Since moving into our country home close to five years ago, one of the most urgent tasks was to put a roof over the veranda, which we did a little while ago; however, there were still aspects that required attention. Firstly, while the veranda was well under one meter from ground level, I didn’t like the fact that it didn’t have a balustrade; as I preferred to err on the side of safety. Secondly, I also wanted to partially enclosure the veranda, because the prevailing weather blows cold wind and rain from one end (see photograph below), and when it’s not raining, leaves take over, producing a constant mess. In the long term, this isn’t good for the veranda and anything within. So with this in mind, we finally got moving on finishing off what we started some time ago.
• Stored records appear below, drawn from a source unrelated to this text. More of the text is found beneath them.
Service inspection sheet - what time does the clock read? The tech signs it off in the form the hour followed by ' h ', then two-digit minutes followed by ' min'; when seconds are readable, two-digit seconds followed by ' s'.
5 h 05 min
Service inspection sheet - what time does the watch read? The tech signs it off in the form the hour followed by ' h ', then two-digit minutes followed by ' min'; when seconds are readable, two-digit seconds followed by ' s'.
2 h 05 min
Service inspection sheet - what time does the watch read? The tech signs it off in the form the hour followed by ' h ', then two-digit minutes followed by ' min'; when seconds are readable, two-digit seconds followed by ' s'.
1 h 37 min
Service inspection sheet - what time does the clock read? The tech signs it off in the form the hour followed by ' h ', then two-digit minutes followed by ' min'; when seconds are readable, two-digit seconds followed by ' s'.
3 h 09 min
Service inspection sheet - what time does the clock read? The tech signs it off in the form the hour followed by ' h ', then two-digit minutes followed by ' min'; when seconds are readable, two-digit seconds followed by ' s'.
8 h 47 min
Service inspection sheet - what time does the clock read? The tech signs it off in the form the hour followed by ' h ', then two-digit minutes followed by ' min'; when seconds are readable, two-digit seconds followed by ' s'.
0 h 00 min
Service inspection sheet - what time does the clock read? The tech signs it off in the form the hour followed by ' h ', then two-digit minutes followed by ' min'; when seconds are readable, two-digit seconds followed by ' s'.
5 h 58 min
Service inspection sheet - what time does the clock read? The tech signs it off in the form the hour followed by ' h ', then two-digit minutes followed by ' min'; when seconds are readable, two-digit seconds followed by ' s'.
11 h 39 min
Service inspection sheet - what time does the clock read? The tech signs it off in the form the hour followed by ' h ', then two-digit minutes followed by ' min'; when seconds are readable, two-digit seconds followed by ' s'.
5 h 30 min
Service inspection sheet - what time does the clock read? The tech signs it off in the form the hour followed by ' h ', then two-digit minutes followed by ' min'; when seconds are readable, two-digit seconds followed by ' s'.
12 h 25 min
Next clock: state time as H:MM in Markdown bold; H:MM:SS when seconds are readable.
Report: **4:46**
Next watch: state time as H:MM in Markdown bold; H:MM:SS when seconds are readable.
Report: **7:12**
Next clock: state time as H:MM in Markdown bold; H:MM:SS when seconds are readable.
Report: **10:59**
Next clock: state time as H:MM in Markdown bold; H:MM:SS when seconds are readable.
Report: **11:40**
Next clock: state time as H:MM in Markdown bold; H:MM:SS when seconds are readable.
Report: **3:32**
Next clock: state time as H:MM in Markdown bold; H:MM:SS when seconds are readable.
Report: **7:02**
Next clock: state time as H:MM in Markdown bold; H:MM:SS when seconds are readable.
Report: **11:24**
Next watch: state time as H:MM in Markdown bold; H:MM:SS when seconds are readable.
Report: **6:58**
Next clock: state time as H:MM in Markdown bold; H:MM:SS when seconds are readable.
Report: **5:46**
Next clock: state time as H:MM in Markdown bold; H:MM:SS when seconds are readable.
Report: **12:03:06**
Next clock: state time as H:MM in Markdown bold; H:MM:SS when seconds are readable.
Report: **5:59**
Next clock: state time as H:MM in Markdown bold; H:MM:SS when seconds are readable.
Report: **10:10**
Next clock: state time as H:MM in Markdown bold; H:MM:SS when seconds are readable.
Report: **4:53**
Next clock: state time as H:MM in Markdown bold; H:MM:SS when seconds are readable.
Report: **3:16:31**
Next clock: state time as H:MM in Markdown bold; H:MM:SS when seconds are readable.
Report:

However, things have taken a lot longer than expected, mainly because I’ve designed and re-designed things numerous times (in my head), as you only really have one chance to get things aesthetically (hopefully) and building regulation right. I didn’t want the veranda to be completely enclosed, so that it would retain an open feeling and that light would still get in (being south facing), but I did want parts of it enclosed so that it would provide a weather proof entertainment area and to allow for some style and comfort. The first step was to build frames onto which the inside and outside panelling could be attached. This involved a simple framework and the outside was then covered in cement sheeting to provide a durable surface for painting, as well as a good fire resistant surface. This semi-enclosed area would then be able to provide warmth and overall comfort, especially during winter, as we could finally use the Chiminea again.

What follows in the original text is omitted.